TEXT SECTION Block Start


  6. If the Windsor Star and other newspapers will not carry this story, it is up to us to send it by email to everyone in Ontario, in every riding in Ontario. Send it to your email contact list with a request that the recipient passes it on to their contact list immediately. It needs to go viral and very quickly. We are running out of time to get the truth out about the Liberals and their cover-up of this very serious situation.

  7. I’ve posted on this at http://windfarmrealities.org/?p=1291 and included links to Barbara’s earlier letters pleading for relief, a letter from John Harrison written in response to CBC’s effort to contact him, and the results of the noise studies at her home.

    There really is no excuse for a government to act this way – destroy people’s homes and then cover it up while continuing to destroy additional homes. Those of us who have been involved in this fight for several years have long been aware of this travesty – and Jutta stills wants to have polite discussions. I’m sorry, but we tried polite discussions that ended up going nowhere, and the time for polite discussions is really over.

  8. I do not know how many readers have followed the comments on the CBC BUT! It seems to me that the average liberal CBC viewer is a hard-hearted suspicious soul.

    Based on my reading of many of the comments many people did not read and retain the points in the article and were complaining about issues — but had the sense of the facts reversed or the time lines wrong.

    I suggest that everyone in this group read the comments for a serious education on how people are misinformed, and how they will not even read the facts as CBC presented them. Some viewers even got the time line wrong — accusing Barbara of having bought the house AFTER the turbines were installed — and then she complained — or so they said. That is particularly sad and disconcerting as the story showed that the opposite was true — that she was there and THEN the turbines were installed.

TEXT SECTION Block End
GIVEN ENTRIES Block Start

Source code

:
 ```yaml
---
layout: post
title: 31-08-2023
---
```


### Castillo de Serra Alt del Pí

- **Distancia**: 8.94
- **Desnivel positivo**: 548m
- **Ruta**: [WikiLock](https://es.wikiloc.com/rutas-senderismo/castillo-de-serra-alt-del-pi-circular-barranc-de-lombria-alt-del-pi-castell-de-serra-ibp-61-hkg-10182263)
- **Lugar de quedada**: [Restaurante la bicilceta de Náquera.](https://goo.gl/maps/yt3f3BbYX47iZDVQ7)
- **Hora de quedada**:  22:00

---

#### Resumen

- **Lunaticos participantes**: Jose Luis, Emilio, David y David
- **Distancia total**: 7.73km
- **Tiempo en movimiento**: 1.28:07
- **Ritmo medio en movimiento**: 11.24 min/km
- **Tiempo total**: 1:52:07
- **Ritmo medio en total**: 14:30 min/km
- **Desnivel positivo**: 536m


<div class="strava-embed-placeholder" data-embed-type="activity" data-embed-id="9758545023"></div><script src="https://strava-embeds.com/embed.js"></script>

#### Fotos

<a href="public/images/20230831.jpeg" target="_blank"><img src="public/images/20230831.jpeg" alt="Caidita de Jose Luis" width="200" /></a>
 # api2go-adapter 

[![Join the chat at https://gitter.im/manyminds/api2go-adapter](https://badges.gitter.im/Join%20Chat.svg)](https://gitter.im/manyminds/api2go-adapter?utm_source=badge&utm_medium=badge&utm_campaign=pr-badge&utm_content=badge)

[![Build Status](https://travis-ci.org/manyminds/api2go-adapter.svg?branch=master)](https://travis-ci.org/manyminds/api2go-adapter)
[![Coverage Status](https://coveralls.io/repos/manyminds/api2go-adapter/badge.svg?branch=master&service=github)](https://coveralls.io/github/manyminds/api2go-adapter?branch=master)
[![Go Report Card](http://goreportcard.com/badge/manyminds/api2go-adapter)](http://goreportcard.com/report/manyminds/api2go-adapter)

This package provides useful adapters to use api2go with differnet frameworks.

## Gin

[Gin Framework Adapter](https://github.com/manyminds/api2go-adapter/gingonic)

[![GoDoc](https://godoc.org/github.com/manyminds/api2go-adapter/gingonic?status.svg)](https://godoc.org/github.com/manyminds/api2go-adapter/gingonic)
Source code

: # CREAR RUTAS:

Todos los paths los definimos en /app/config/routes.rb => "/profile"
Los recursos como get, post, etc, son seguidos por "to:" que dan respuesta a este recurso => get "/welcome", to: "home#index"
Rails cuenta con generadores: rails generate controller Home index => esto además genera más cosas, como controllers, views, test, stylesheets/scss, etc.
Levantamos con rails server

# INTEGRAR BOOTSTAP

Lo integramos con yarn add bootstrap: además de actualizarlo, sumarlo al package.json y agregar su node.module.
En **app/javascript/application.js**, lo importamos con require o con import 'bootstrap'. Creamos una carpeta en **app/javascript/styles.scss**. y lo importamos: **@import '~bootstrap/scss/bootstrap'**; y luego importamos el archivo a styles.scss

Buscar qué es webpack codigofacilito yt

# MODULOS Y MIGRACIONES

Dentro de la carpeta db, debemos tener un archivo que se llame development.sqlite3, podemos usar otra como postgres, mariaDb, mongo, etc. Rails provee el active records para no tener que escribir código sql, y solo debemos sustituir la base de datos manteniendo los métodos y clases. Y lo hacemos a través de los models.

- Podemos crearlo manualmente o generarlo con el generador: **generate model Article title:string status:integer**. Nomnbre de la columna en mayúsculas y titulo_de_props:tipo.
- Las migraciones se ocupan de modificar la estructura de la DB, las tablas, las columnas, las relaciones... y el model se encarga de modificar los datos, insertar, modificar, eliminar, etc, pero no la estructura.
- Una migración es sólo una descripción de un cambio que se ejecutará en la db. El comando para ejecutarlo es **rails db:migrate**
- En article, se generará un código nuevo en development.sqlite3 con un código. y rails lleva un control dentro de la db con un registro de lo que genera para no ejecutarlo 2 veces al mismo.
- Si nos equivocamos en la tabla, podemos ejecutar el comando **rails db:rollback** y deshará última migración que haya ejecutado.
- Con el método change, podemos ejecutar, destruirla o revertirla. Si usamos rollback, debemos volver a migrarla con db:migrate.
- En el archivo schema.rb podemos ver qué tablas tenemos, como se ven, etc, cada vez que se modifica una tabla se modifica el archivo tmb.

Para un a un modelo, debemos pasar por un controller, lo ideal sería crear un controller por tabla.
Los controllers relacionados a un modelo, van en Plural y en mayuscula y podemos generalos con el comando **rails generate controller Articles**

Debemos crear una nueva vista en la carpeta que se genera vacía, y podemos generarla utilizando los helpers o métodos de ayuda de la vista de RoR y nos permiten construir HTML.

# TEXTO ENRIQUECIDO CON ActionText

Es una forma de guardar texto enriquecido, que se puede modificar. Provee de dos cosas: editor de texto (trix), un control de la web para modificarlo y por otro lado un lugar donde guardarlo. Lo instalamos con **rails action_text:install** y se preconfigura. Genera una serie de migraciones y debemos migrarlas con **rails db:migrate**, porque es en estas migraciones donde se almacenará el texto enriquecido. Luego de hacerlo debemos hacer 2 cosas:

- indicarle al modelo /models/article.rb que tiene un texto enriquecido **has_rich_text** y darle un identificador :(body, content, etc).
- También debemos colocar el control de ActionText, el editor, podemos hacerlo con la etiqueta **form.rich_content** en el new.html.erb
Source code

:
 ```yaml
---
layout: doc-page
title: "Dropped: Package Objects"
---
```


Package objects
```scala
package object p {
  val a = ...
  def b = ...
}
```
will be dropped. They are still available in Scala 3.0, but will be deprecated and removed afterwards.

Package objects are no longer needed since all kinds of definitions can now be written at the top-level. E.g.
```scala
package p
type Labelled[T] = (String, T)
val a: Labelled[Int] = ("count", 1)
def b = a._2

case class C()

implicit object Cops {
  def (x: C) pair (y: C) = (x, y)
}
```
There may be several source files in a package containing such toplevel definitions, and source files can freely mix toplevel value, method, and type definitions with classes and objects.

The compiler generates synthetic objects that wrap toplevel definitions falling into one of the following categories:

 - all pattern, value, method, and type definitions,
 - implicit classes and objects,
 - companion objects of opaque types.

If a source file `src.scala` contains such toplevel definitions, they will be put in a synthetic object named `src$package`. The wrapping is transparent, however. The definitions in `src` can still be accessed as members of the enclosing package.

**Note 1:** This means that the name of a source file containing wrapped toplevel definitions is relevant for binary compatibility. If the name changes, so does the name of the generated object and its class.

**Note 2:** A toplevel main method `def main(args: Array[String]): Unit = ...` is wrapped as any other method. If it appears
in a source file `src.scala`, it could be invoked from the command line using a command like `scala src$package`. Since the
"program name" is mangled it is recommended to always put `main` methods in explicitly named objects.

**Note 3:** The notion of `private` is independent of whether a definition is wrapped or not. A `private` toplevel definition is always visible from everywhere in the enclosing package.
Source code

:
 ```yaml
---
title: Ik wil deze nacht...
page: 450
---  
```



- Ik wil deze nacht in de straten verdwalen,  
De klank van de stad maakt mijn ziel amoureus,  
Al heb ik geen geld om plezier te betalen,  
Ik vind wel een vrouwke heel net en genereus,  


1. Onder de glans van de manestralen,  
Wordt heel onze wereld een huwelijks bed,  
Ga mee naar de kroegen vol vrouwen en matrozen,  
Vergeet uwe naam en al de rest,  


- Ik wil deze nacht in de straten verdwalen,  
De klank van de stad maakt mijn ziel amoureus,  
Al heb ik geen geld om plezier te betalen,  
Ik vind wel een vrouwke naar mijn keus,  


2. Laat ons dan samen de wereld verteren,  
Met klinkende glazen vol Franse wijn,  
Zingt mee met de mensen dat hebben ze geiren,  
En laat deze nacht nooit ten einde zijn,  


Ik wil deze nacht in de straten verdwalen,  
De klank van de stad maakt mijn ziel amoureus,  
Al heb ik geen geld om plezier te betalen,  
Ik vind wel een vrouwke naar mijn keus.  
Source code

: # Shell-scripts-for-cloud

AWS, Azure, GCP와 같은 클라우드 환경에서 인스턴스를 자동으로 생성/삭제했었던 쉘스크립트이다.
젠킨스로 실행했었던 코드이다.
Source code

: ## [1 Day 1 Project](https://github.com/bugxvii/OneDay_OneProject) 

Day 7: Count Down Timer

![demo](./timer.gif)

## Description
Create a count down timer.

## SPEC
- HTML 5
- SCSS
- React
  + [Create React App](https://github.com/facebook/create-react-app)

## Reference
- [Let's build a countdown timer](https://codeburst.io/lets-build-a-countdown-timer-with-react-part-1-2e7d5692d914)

GIVEN ENTRIES Block End

**WORK TO BE COMPLETED**. Can you resume the reader comments on the wind turbine cover-up, picking up right after their last sentence?

**OUTPUT FOR THIS EXERCISE**.
    People also do not understand that the countryside has an ambient noise level of about 20dBA to 25dBA. The wind turbines introduce and additional 20db to 30db of noise.

    According to many CBC readers is a greedy money grubber who “set up” the IWT company for a big payout and she should just get used to the noise — like people who live near freeways.

    Now, the story seemed accurate as I understand the facts of her case — but then I do not know much beyond what was in the story.

    Pretty sad!

  9. Here are some pretty uncivil comments…

    Bad Tiger aSaid:
    The couple moved into their home in December 2008 just as the wind farm became operational. But they said they immediately noted a loud swooshing noise from nearby turbines and a persistent, unexplained hum resonating in their home
    The story says it became operational in 2006. But despite that fact.. If there were turbines when they moved in and they did not do due diligence. Maybe this is their problem. I mean do you buy a house next to the airport and them 3 years later complain of the constant noise from jets??

    Get real people… brains are obviously not required to purchase a house!

    …and the truth?????

    Barabara said:
    The couple bought their home in 2005 and began renovations. In December 2008 when the wind farm became operational, they imediately noted a loud swooshing noise from nearby turbines and a persistent, unexplained hum resonating in their home.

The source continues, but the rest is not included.